▶ _MATERIAL FOR THIS EXERCISE_:

Start of Block

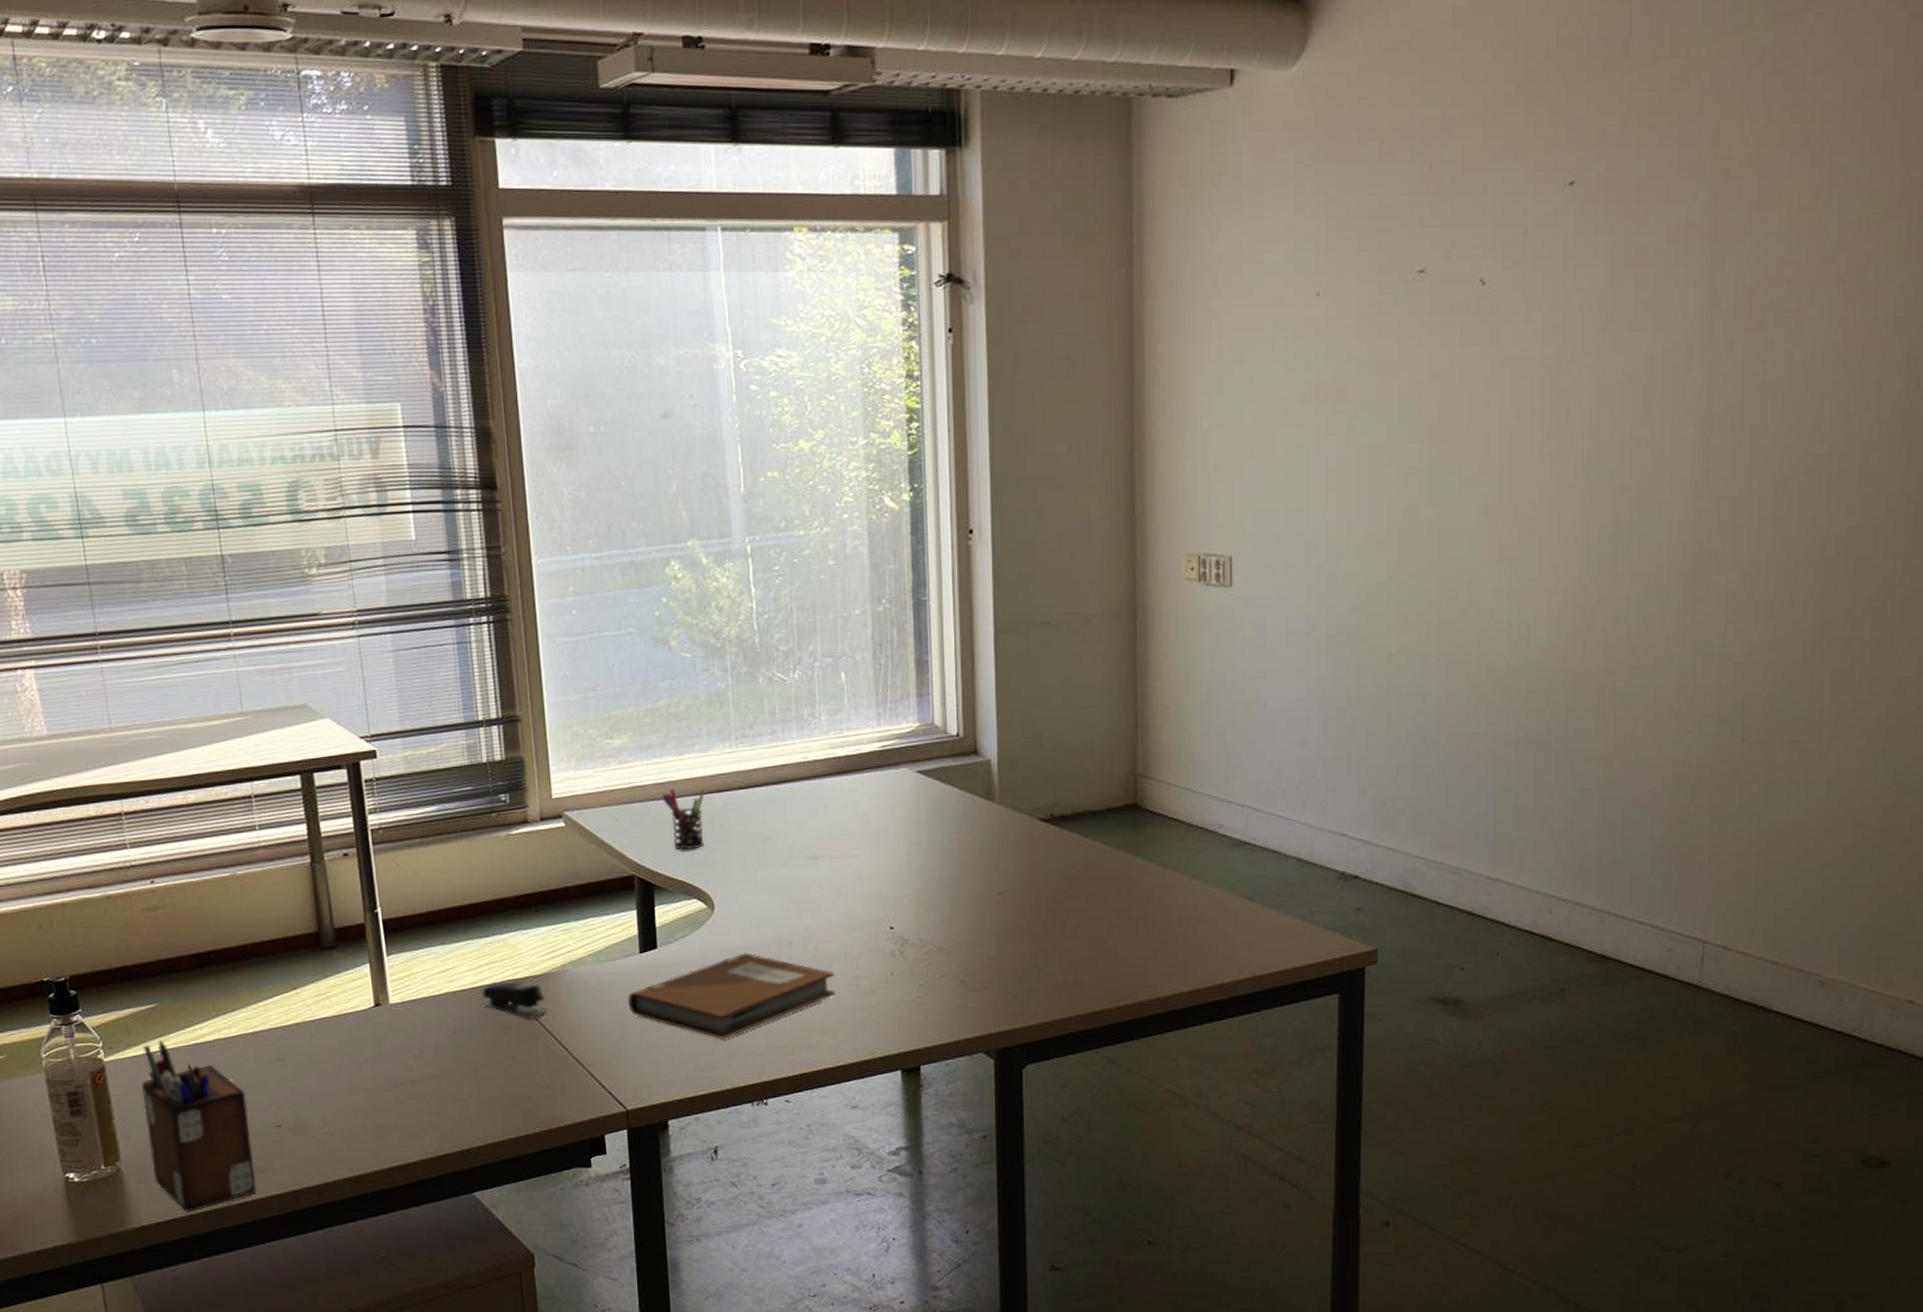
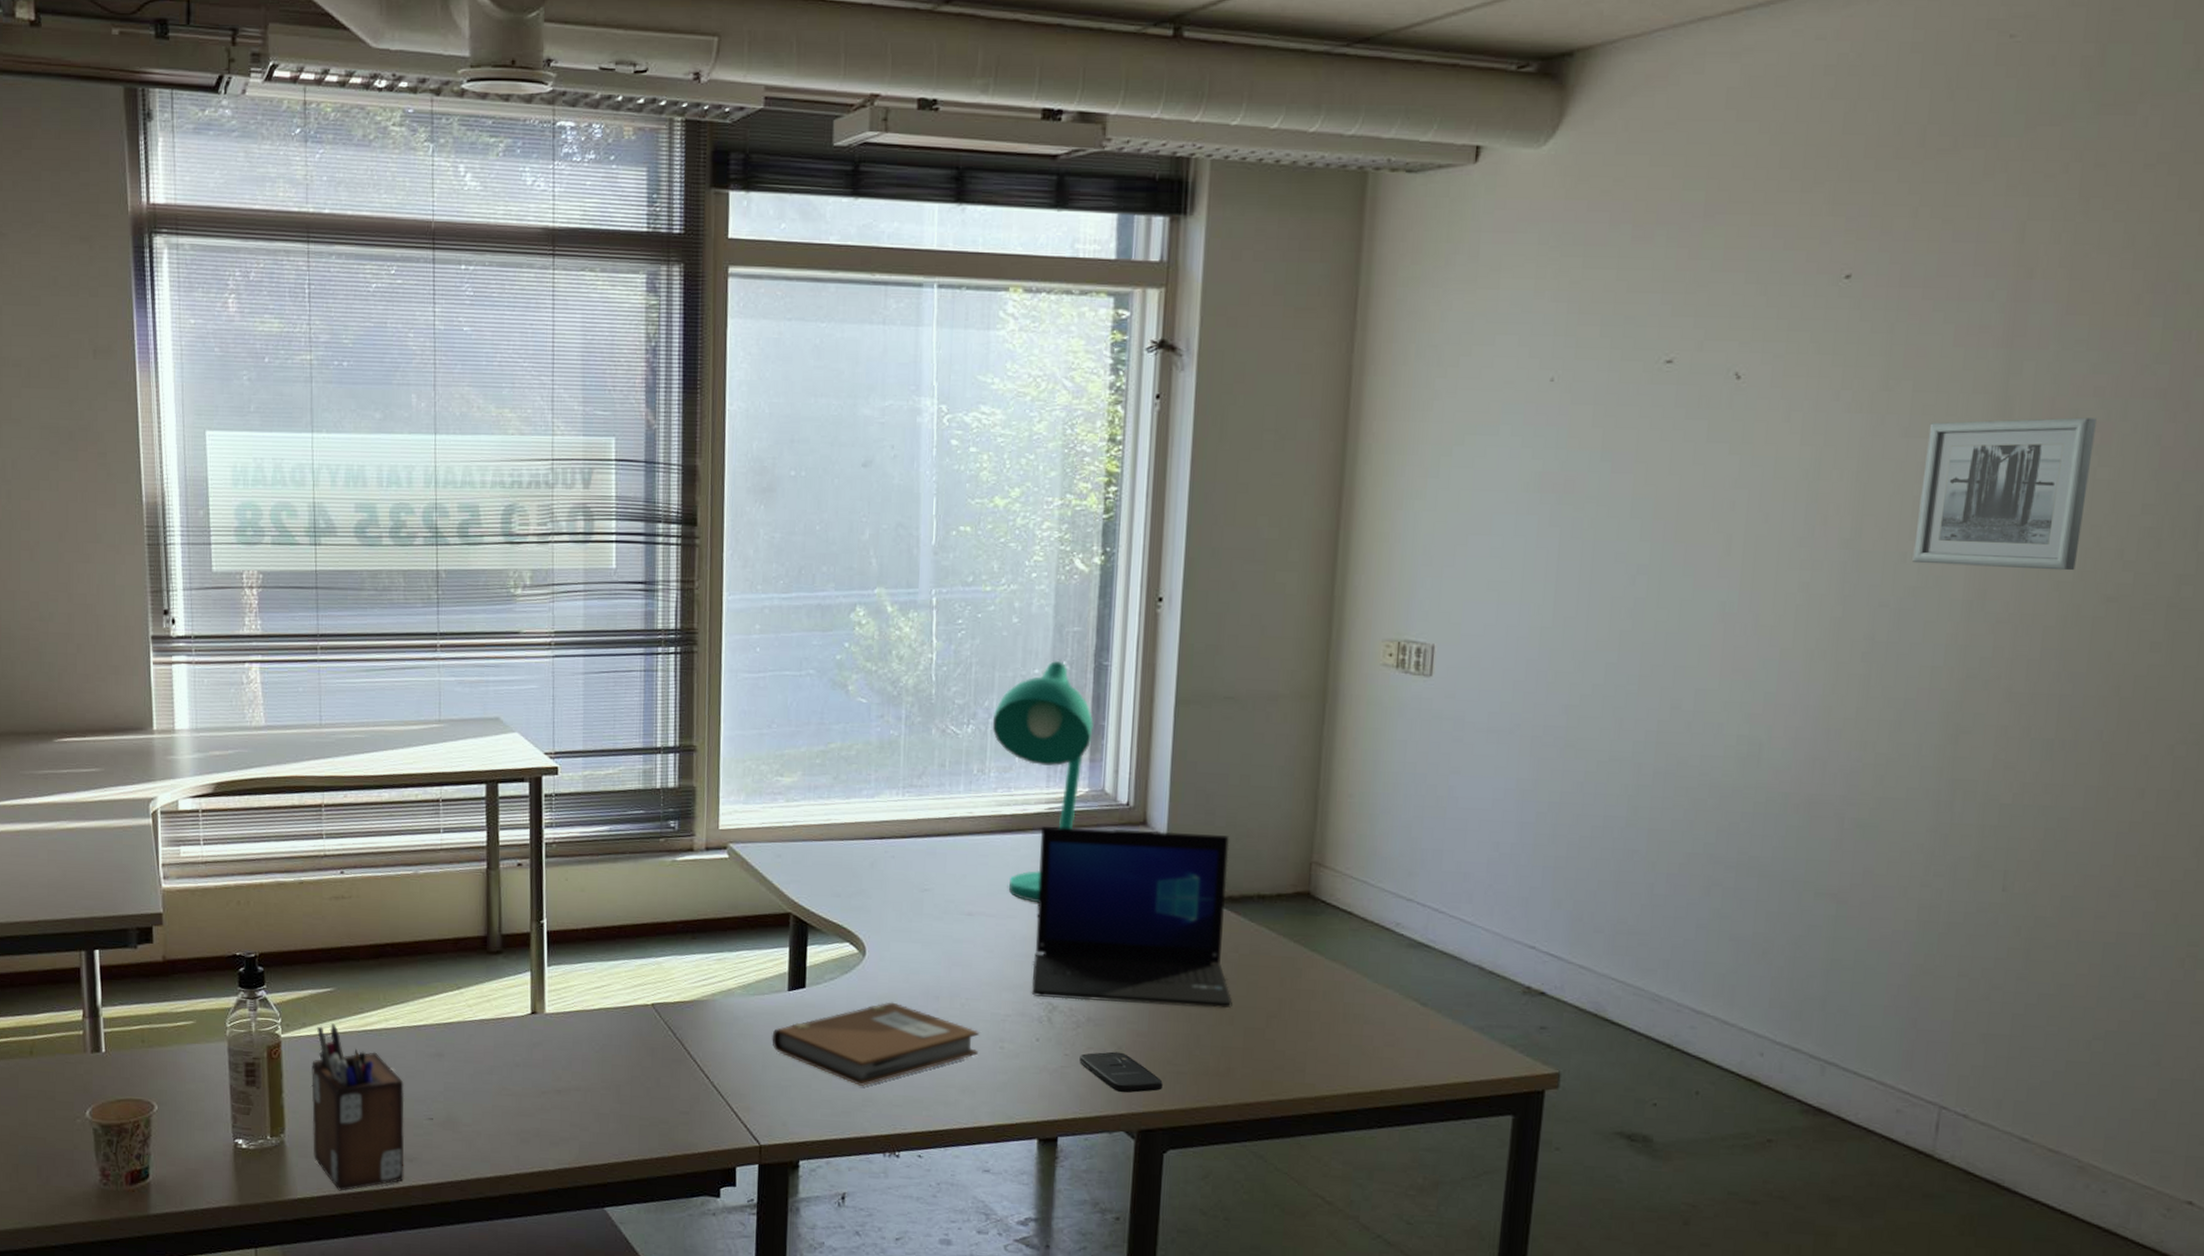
stapler: present [482,981,547,1019] -> none [632,1003,692,1044]
pen holder: present [662,788,706,850] -> none [825,830,868,893]
desk lamp: none [818,599,918,840] -> present [992,660,1094,902]
laptop: none [875,757,1074,932] -> present [1031,827,1232,1009]
smartphone: none [934,976,1016,1016] -> present [1079,1051,1163,1093]
wall art: none [1645,305,1790,448] -> present [1912,417,2097,571]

End of Block

▶ _WORK TASK_:
From the first line to the last, copy the records exactly and skip the pictures.

▶ _RESPONSE_:
stapler: present [482,981,547,1019] -> none [632,1003,692,1044]
pen holder: present [662,788,706,850] -> none [825,830,868,893]
desk lamp: none [818,599,918,840] -> present [992,660,1094,902]
laptop: none [875,757,1074,932] -> present [1031,827,1232,1009]
smartphone: none [934,976,1016,1016] -> present [1079,1051,1163,1093]
wall art: none [1645,305,1790,448] -> present [1912,417,2097,571]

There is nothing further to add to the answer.